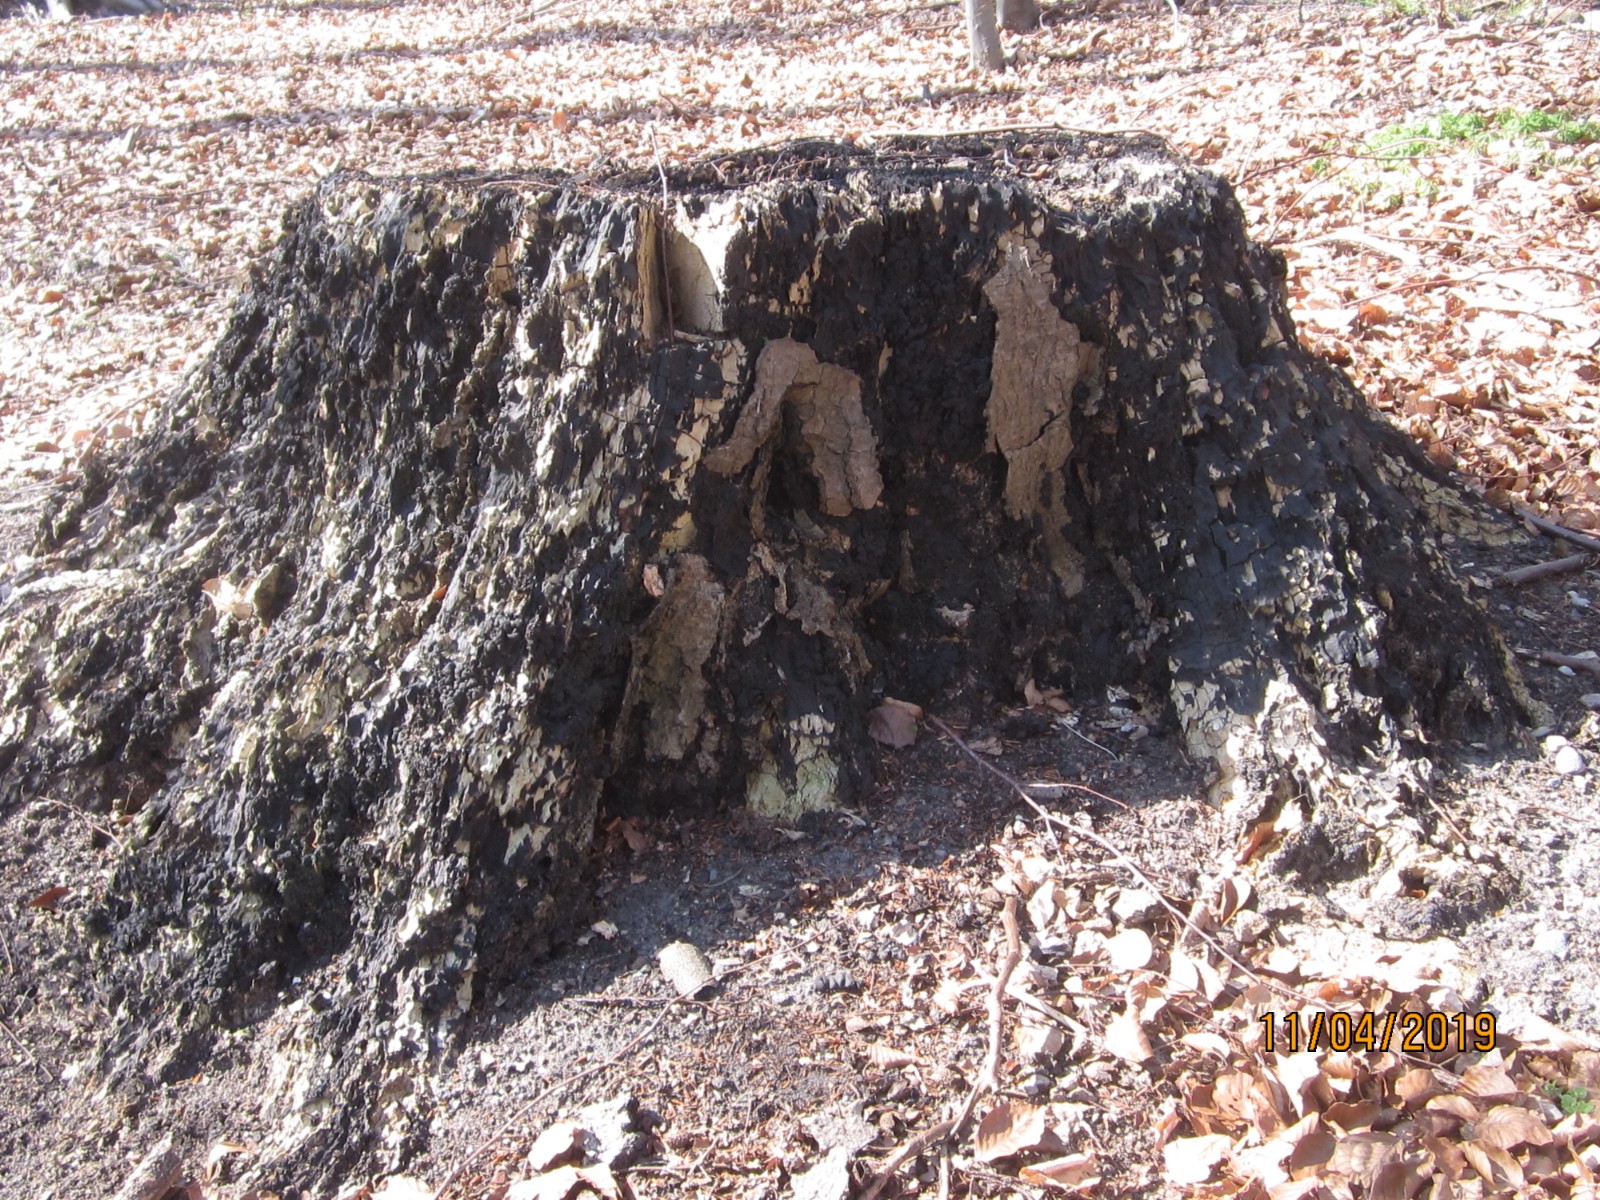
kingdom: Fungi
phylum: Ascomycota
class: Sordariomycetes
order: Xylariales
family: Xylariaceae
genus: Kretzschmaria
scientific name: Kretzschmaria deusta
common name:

◇ ◇ ◇ ◇ ◇ ◇ ◇

● **WHAT THE TASK REQUIRES**:
Retype the entries starting at the line containing "order: Xylariales" and continuing through the last line of the entries, both ends included.

● **OUTPUT OF THE TASK**:
order: Xylariales
family: Xylariaceae
genus: Kretzschmaria
scientific name: Kretzschmaria deusta
common name:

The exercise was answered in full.